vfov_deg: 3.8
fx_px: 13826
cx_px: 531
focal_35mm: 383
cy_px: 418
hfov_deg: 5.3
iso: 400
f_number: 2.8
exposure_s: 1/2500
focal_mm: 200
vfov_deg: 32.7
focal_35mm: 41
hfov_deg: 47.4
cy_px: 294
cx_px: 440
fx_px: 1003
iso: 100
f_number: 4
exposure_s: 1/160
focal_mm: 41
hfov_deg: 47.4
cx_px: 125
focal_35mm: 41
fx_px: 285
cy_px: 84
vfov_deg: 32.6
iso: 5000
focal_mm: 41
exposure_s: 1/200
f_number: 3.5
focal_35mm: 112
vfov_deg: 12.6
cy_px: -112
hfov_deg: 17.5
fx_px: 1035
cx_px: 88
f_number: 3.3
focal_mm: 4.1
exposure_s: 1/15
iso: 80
=-=-=
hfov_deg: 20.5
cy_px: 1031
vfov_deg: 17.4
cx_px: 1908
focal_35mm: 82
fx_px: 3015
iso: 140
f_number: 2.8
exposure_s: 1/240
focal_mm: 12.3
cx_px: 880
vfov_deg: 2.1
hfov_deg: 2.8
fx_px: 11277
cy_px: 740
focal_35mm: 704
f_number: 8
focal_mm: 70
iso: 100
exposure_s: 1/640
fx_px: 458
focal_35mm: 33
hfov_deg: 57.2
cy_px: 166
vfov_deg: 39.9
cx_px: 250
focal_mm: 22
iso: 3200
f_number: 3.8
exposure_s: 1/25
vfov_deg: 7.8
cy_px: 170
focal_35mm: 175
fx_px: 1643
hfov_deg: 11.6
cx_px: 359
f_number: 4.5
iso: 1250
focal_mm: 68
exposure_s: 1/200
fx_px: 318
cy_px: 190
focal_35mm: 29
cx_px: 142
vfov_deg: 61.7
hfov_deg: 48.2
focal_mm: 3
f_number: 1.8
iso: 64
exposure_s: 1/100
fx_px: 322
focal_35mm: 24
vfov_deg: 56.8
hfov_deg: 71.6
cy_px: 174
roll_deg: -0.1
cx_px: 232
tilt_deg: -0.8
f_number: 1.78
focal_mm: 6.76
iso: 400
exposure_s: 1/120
=-=-=
Task item. I'd like the lines above from the one with "vfov_deg: 56.8" up to and including the one with "exposure_s: 1/120" copied exactly, with no other lines.

Response to the exercise.
vfov_deg: 56.8
hfov_deg: 71.6
cy_px: 174
roll_deg: -0.1
cx_px: 232
tilt_deg: -0.8
f_number: 1.78
focal_mm: 6.76
iso: 400
exposure_s: 1/120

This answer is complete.